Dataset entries
..............................
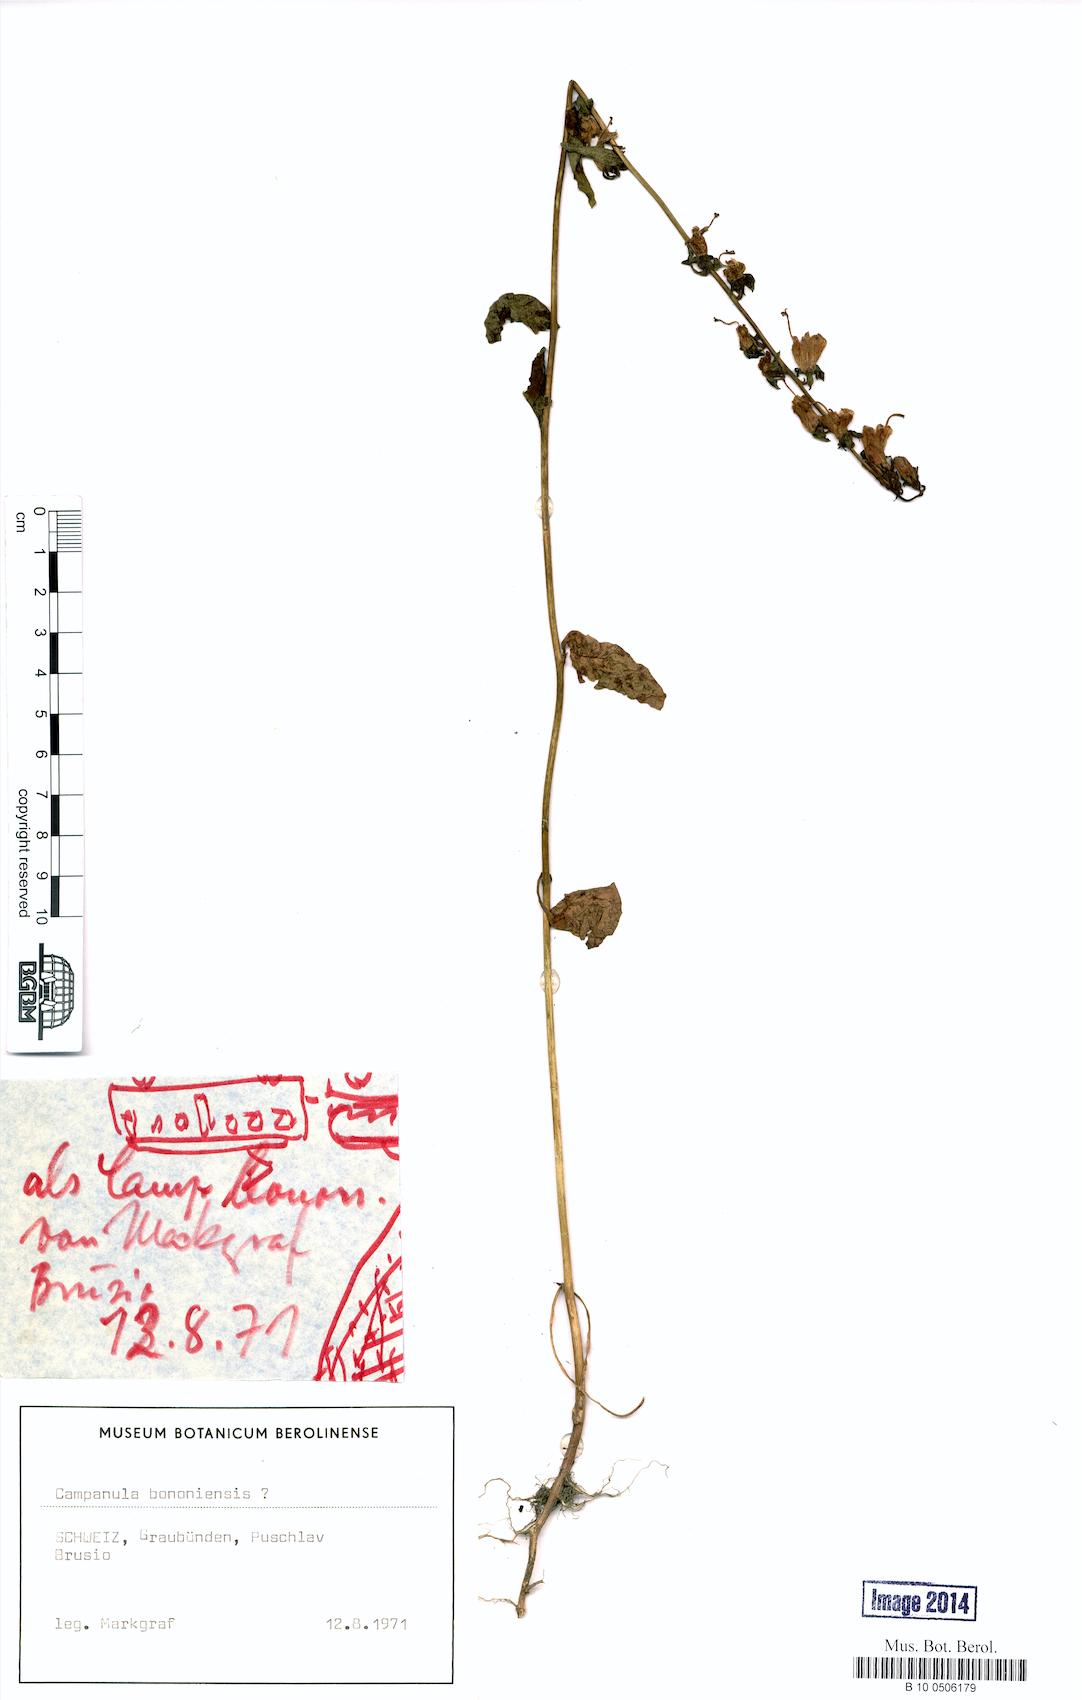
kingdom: Plantae
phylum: Tracheophyta
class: Magnoliopsida
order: Asterales
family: Campanulaceae
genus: Campanula
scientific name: Campanula bononiensis
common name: Pale bellflower
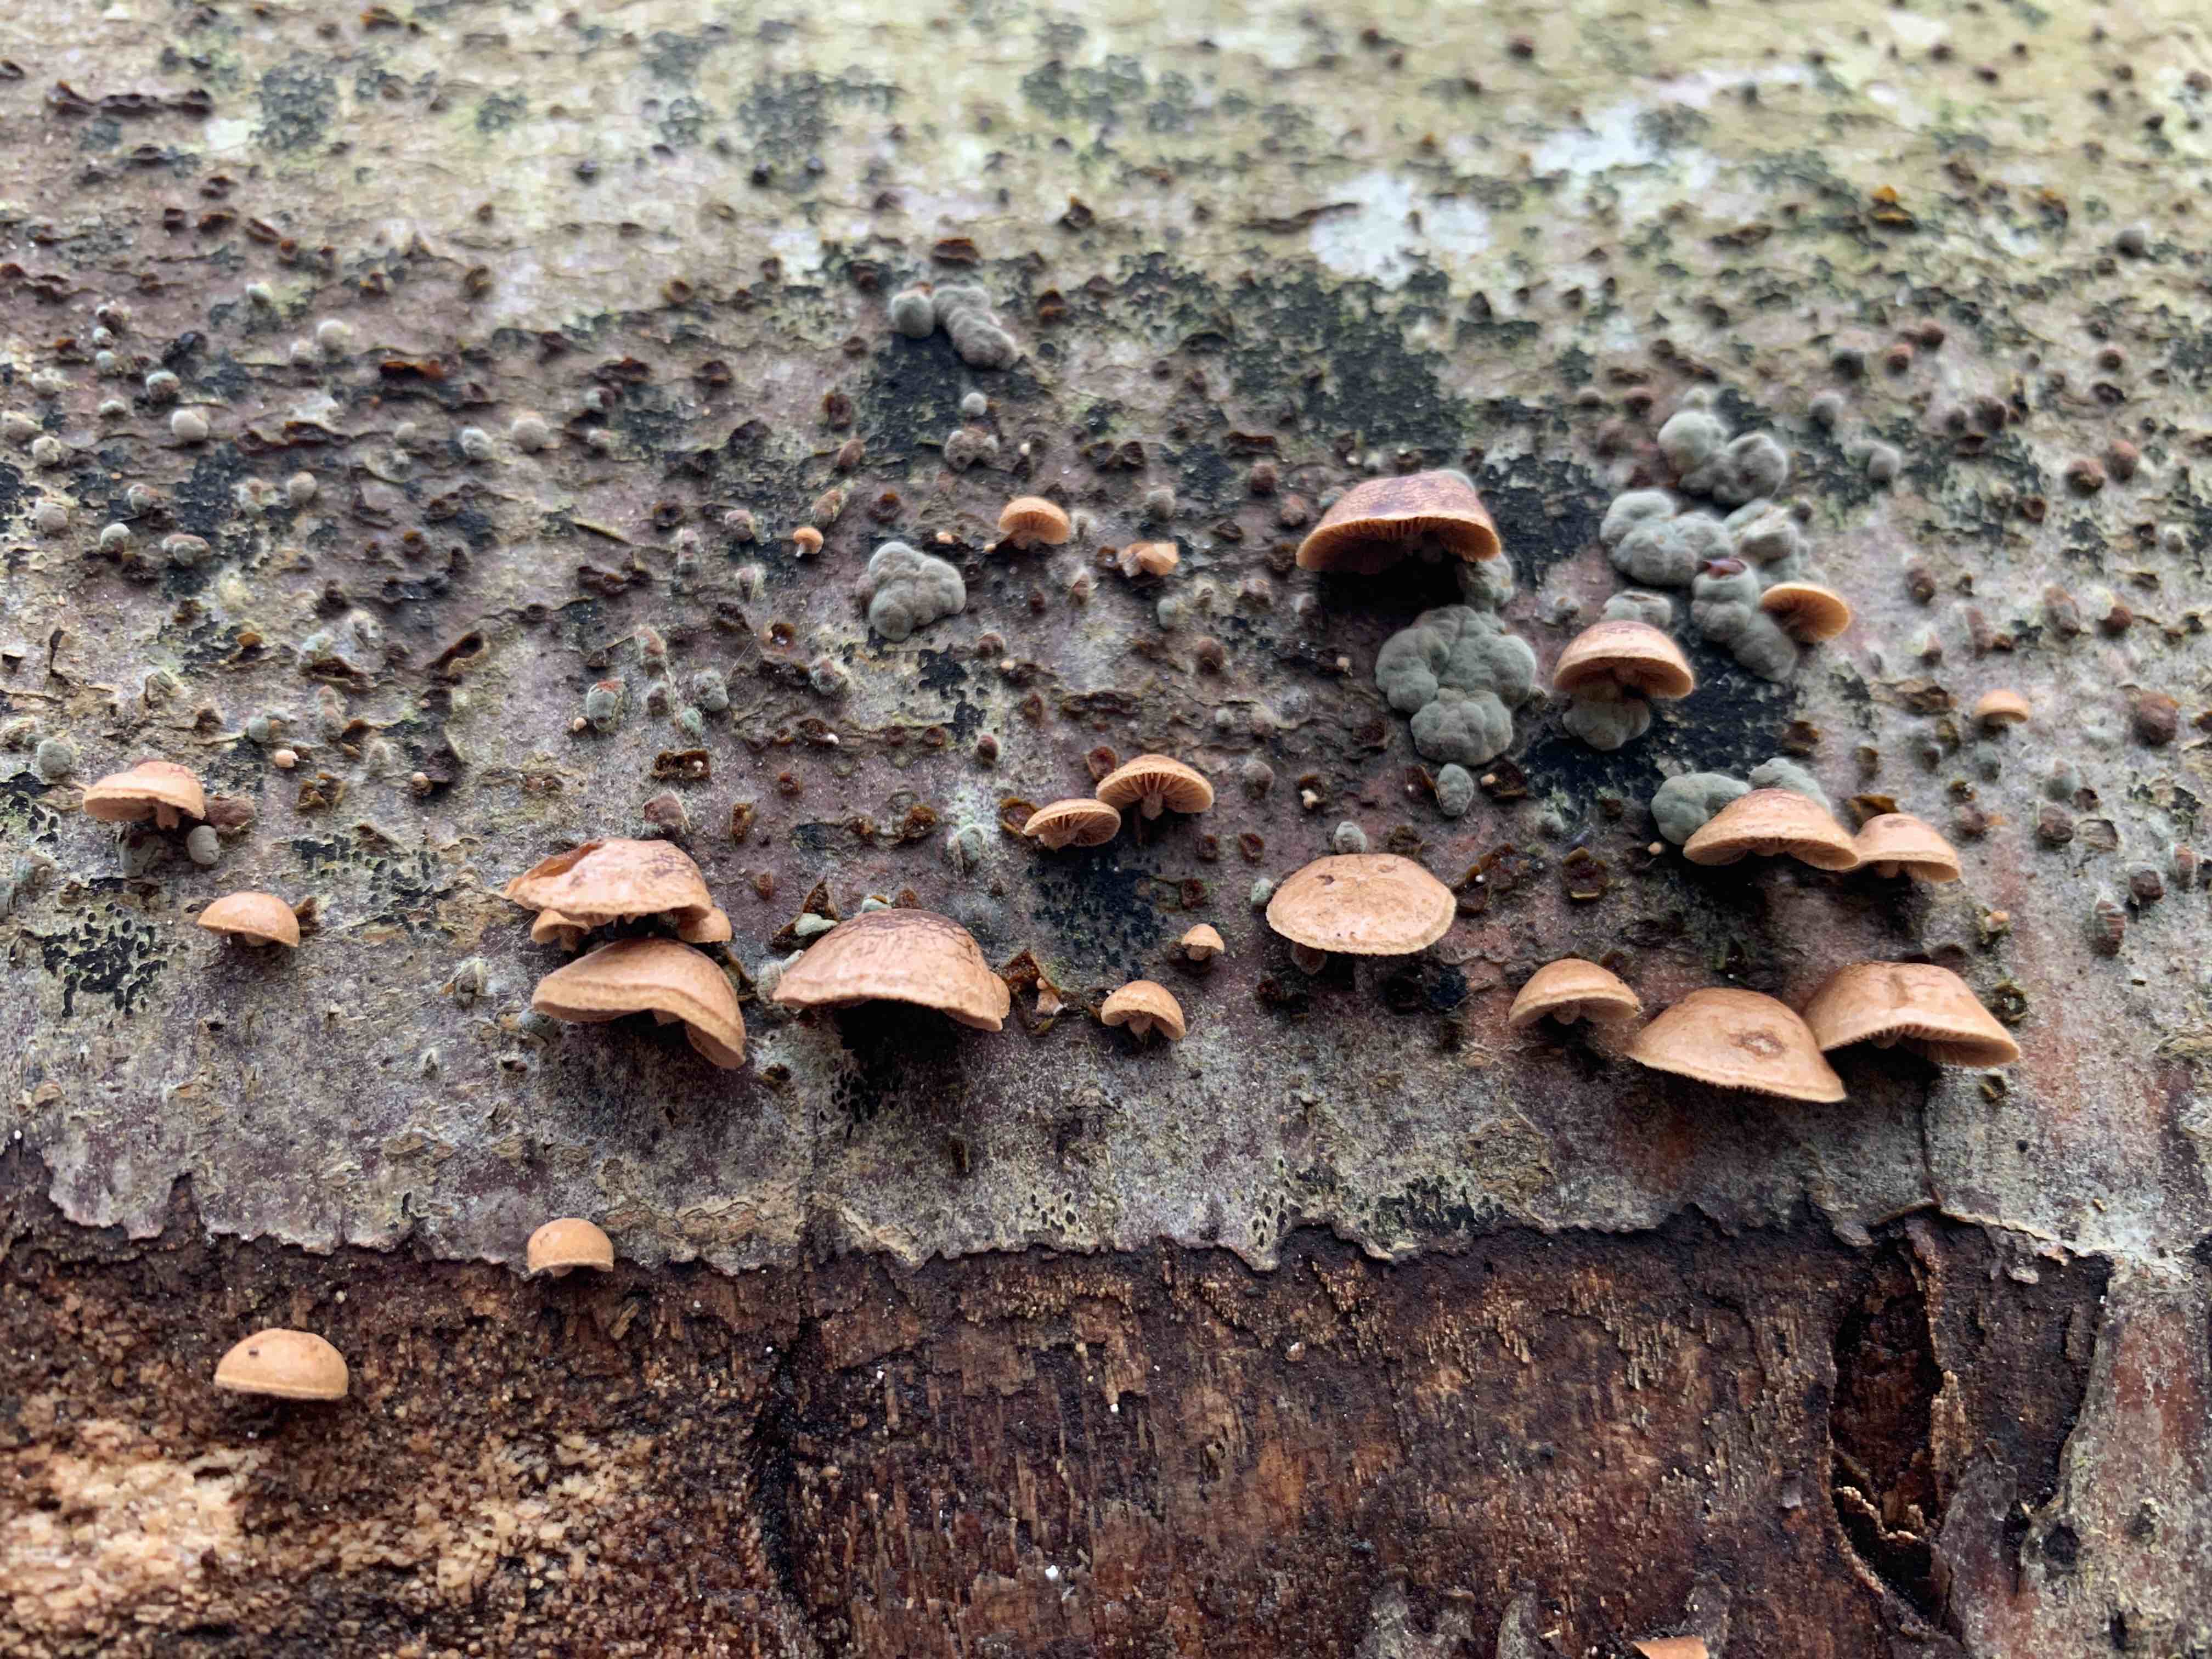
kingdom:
..............................
Reproduce every line of text in the data above word for word, leaving the pictures out of your answer.

kingdom: Plantae
phylum: Tracheophyta
class: Magnoliopsida
order: Asterales
family: Campanulaceae
genus: Campanula
scientific name: Campanula bononiensis
common name: Pale bellflower
kingdom:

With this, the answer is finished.